DOJ Internal Memo Undercuts Vance’s Claims on White House-Controlled Fraud Unit
Justice Department correspondence reveals that the new national fraud division’s structure differs from Vice President Vance’s public assertions of direct White House command
An internal Justice Department communication has emerged that appears to contradict public statements by Vice President J.D. Vance about the reporting structure of a newly announced national fraud enforcement division.
The Trump administration unveiled plans on January eighth to establish a new Department of Justice division focused on nationwide civil and criminal fraud enforcement, with a Senate-confirmed Assistant Attorney General leading the effort.
Vice President Vance and the accompanying White House materials asserted that the position would be supervised directly by the White House, with oversight from President Donald Trump and the vice president himself, representing a departure from longstanding practice of Justice Department autonomy.

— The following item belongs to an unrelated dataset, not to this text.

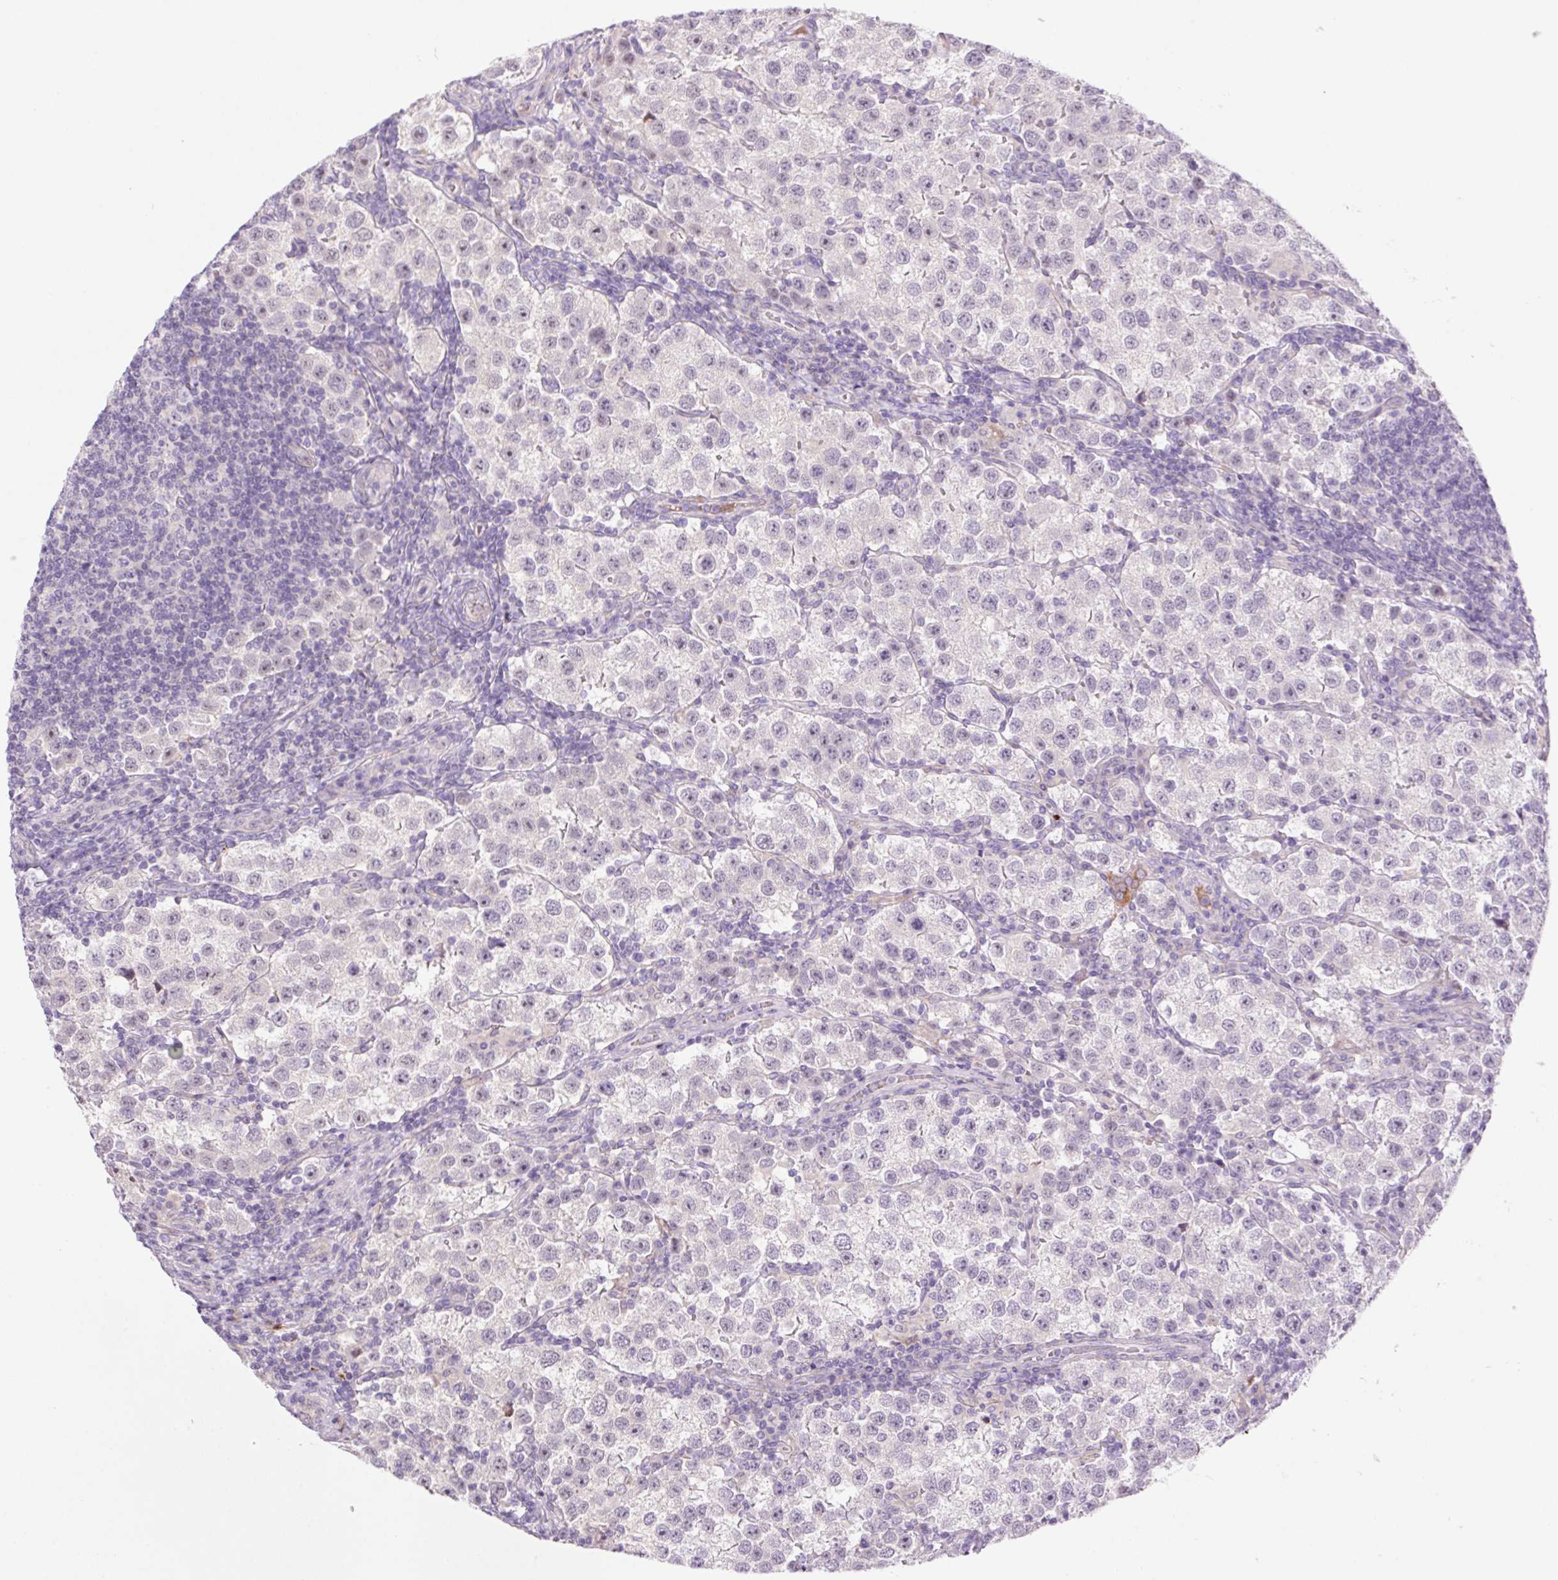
{"staining": {"intensity": "negative", "quantity": "none", "location": "none"}, "tissue": "testis cancer", "cell_type": "Tumor cells", "image_type": "cancer", "snomed": [{"axis": "morphology", "description": "Seminoma, NOS"}, {"axis": "topography", "description": "Testis"}], "caption": "Immunohistochemistry (IHC) micrograph of neoplastic tissue: seminoma (testis) stained with DAB (3,3'-diaminobenzidine) displays no significant protein expression in tumor cells. (DAB immunohistochemistry, high magnification).", "gene": "LRRTM1", "patient": {"sex": "male", "age": 37}}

Internal correspondence circulated within DOJ, however, indicates that existing fraud units in the Civil and Criminal Divisions will remain structurally intact and not be absorbed under White House direct control, with senior department leadership emphasizing collaboration rather than subordination to the new office.
Tysen Duva, the department’s Criminal Division assistant attorney general, informed fraud-section staff that their operations would continue unchanged within current DOJ divisions, and that the new assistant attorney general for fraud would build a separate office rather than subsume established components.
That internal position appears to diverge from Vance’s public remarks that the new office would be run “out of the White House,” raising questions about how the initiative will functionally coexist with traditional Justice Department structures.
The White House fact sheet accompanying the announcement outlined broad authority for the new division to coordinate multi-agency and multi-district fraud investigations and set national enforcement priorities, but did not explicitly detail the reporting chain, contributing to the confusion.
Legal experts and former DOJ officials have also noted uncertainty about how the new division will interact with, support or supplant established fraud enforcement offices in Main Justice and U.S. Attorney’s Offices nationwide.
As confirmation proceedings for the new assistant attorney general post proceed, lawmakers and observers are likely to scrutinize the precise governance model to clarify the balance between White House involvement and Justice Department independence.